Closed Ghaleb-alnakhlani closed 2 years ago
After running the Clean-fid legacy again I got the same results as the pytorch_fid.
So now we only compare between piq
results and the other two Clean-fid legacy and pytorch_fid. There is a huge gap between them.
Hi! Thanks for raising the issue. Have you checked if the error is in FID computation step or in feature extraction step?
We had similar discussions some time ago(one, two) and verified that our results are close to pytorch_fid
.
# !pip install pytorch-fid
import piq
import torch
import numpy as np
# Code from github.com/mseitzer/pytorch-fid
from pytorch_fid.fid_score import calculate_frechet_distance
dist1_np = np.random.normal(150, 8.0, size=(100000, 500))
dist2_np = np.random.normal(150, 8.0, size=(100000, 500))
dist1_np_mu = np.mean(dist1_np, axis=0)
dist1_np_sigma = np.cov(dist1_np, rowvar=False)
dist2_np_mu = np.mean(dist2_np, axis=0)
dist2_np_sigma = np.cov(dist2_np, rowvar=False)
mseitzer_output = calculate_frechet_distance(dist1_np_mu, dist1_np_sigma, dist2_np_mu, dist2_np_sigma)

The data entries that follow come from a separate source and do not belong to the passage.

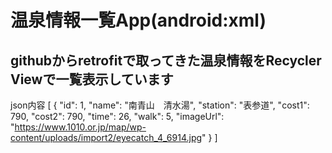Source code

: # 温泉情報一覧App(android:xml)
## githubからretrofitで取ってきた温泉情報をRecycler Viewで一覧表示しています


json内容
[
	{
		"id": 1,
		"name": "南青山　清水湯",
		"station": "表参道",
		"cost1": 790,
		"cost2": 790,
		"time": 26,
		"walk": 5,
		"imageUrl": "https://www.1010.or.jp/map/wp-content/uploads/import2/eyecatch_4_6914.jpg"
	}
]
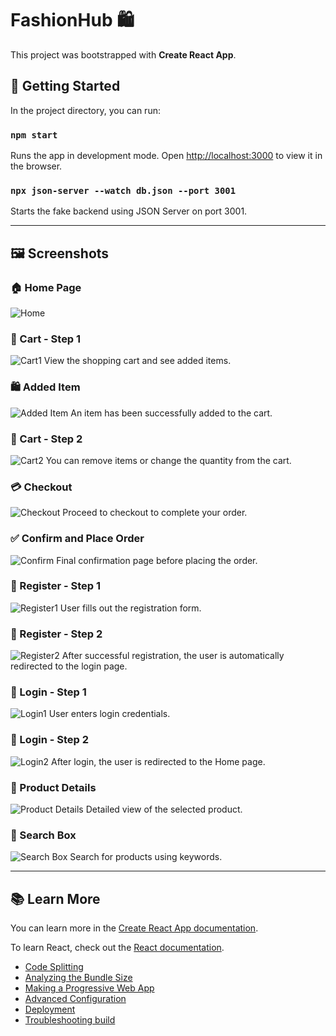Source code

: # FashionHub 🛍️

This project was bootstrapped with **Create React App**.

## 🚀 Getting Started

In the project directory, you can run:

### `npm start`
Runs the app in development mode.
Open [http://localhost:3000](http://localhost:3000) to view it in the browser.

### `npx json-server --watch db.json --port 3001`
Starts the fake backend using JSON Server on port 3001.

---

## 🖼️ Screenshots

### 🏠 Home Page
![Home](./Screenshots/Home.png)

### 🛒 Cart - Step 1
![Cart1](./Screenshots/Cart1.png)
View the shopping cart and see added items.

### 🛍️ Added Item
![Added Item](./Screenshots/Added%20item.png)
An item has been successfully added to the cart.

### 🛒 Cart - Step 2
![Cart2](./Screenshots/Cart2.png)
You can remove items or change the quantity from the cart.

### 💳 Checkout
![Checkout](./Screenshots/Checkout.png)
Proceed to checkout to complete your order.

### ✅ Confirm and Place Order
![Confirm](./Screenshots/Confirm%20and%20Place%20Order.png)
Final confirmation page before placing the order.

### 📝 Register - Step 1
![Register1](./Screenshots/Register1.png)
User fills out the registration form.

### 📝 Register - Step 2
![Register2](./Screenshots/Register2.png)
After successful registration, the user is automatically redirected to the login page.

### 🔐 Login - Step 1
![Login1](./Screenshots/Login1.png)
User enters login credentials.

### 🔐 Login - Step 2
![Login2](./Screenshots/Login2.png)
After login, the user is redirected to the Home page.

### 📄 Product Details
![Product Details](./Screenshots/Product%20details.png)
Detailed view of the selected product.

### 🔎 Search Box
![Search Box](./Screenshots/Search%20box.png)
Search for products using keywords.

---

## 📚 Learn More

You can learn more in the [Create React App documentation](https://facebook.github.io/create-react-app/docs/getting-started).

To learn React, check out the [React documentation](https://reactjs.org/).

- [Code Splitting](https://facebook.github.io/create-react-app/docs/code-splitting)
- [Analyzing the Bundle Size](https://facebook.github.io/create-react-app/docs/analyzing-the-bundle-size)
- [Making a Progressive Web App](https://facebook.github.io/create-react-app/docs/making-a-progressive-web-app)
- [Advanced Configuration](https://facebook.github.io/create-react-app/docs/advanced-configuration)
- [Deployment](https://facebook.github.io/create-react-app/docs/deployment)
- [Troubleshooting build](https://facebook.github.io/create-react-app/docs/troubleshooting#npm-run-build-fails-to-minify)

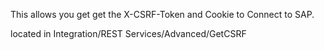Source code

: This allows you get get the X-CSRF-Token and Cookie to Connect to SAP. 

located in Integration/REST Services/Advanced/GetCSRF



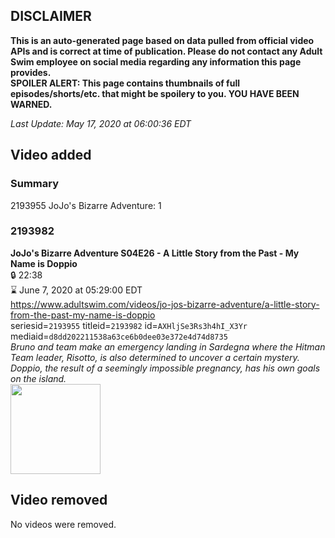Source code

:## DISCLAIMER
**This is an auto-generated page based on data pulled from official video APIs and is correct at time of publication. Please do not contact any Adult Swim employee on social media regarding any information this page provides.**  
**SPOILER ALERT: This page contains thumbnails of full episodes/shorts/etc. that might be spoilery to you. YOU HAVE BEEN WARNED.**  

_Last Update: May 17, 2020 at 06:00:36 EDT_
## Video added
### Summary
2193955 JoJo's Bizarre Adventure: 1  
### 2193982
**JoJo's Bizarre Adventure S04E26 - A Little Story from the Past - My Name is Doppio**  
 🔒 22:38  
⌛ June 7, 2020 at 05:29:00 EDT  
https://www.adultswim.com/videos/jo-jos-bizarre-adventure/a-little-story-from-the-past-my-name-is-doppio  
seriesid=`2193955` titleid=`2193982` id=`AXHljSe3Rs3h4hI_X3Yr` mediaid=`d8dd202211538a63ce6b0dee03e372e4d74d8735`  
_Bruno and team make an emergency landing in Sardegna where the Hitman Team leader, Risotto, is also determined to uncover a certain mystery. Doppio, the result of a seemingly impossible pregnancy, has his own goals on the island._  
<a href="https://media.cdn.adultswim.com/uploads/20200505/thumbnails/2_20551155581-jojo_goldenwind_026.jpg"><img src="https://media.cdn.adultswim.com/uploads/20200505/thumbnails/2_20551155581-jojo_goldenwind_026.jpg" height="144px" /></a>
## Video removed
No videos were removed.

print(f'{mseitzer_output:0.4f}')
dist1_pt = torch.tensor(dist1_np)
dist2_pt = torch.tensor(dist2_np)
piq_output = piq.FID()(dist1_pt, dist2_pt)
print(piq_output)
>>> 81.0782
>>>tensor(81.0783, dtype=torch.float64)
Hi thank you for your response. Actually, I have doubts now about my implementation, I might doing all the evaluation in the wrong way. First when i run the code for pytorch-fid
the only thing that was mentioned in the repo was that you need to pass the path to the real images and fake images and specify the batch size similar to this python -m pytorch_fid path/to/dataset1 path/to/dataset2
and you can verify that by going to the repository, and that exactly what I did? I don't know if it is correct or not?
The second thing I want to use piq
for all the metrics I have many validation to do and I see that piq
has most of them, however, the tool lacks a clear explanation on how to evaluate, by giving the path to the real and generated images. I need to clarify that I am running the evaluation after the training so I have to provide the real images path and the generated images path.
So I would really appreciate it if you can provide a complete clear example of how to run the feature extraction step plus the computation of FID, KID and others like LPIPS, given the path to the images.
You have no idea how helpful this would be.
@Ghaleb-alnakhlani please see the results_benchmark.py script. It has everything you need and allows to benchmark all metrics agains dataset with human labels. You may need to delete some of the code and slightly modify the Dataset class for this to work.
@Ghaleb-alnakhlani one suggestion on top of what @zakajd just mentioned is to verify what pre-processing is done in other code sources (libraries, frameworks) that you are using. For instance, different normalization of input data may heavily influence the results. Other than that, I would suggest you to check other discussions and the benchmark script that were referenced by @zakajd.
@zakajd thank you for the script I am trying to understand how to change the code to adapt to my use case. I want to say that the dataste I am using now is not labeled. I am trying to find how to change the benchmark script to work with my dataset.
@zakajd I thought that most of the FID for example uses the same structure, first, they use InceptionV3 which is the case for all three sources mentioned above. About the preprocessing I am not quite sure, to be honest, I haven't looked into that.
But still the question remains why on pytorch-fid
doc they have never mentioned the preprocessing step. If you go to their repo you will find how to use snippet and it is only one line. For me, I would assume that was the result same for Clean-Fid.
So does that mean the results will be wrong without preprocessing step? Because it is clear the difference is huge.
@Ghaleb-alnakhlani data formatting and pre-processing is the only thing that can be different and hence cause the discrepancy that you observe. As mentioned by @zakajd, we have already been asked that question a couple of times and in both cases we found out that the FID computation that we provide is correct but the pre-processing that is done is a different way may cause different results.
With that, I do not see any point of discussion now. If you find an actual bug in the piq
code, feel free to re-open the issue.
Hi, I have run the evaluation test with this code
And this is the result that I have got, which is reasonable from my observation.
After that I have tested the pytorch-fid from this repo.
And this the result
FID: 6.98900379066589
The third method that I have tested is from this repo clean-fid, I have used the leagacy-mode which is equal the above pytorch-fid.
And this is the result that I have got
clean-fid score is 7.205
So the question is which one of these results is correct? And why I have different results from testing the same dataset and using the same model InceptionV3?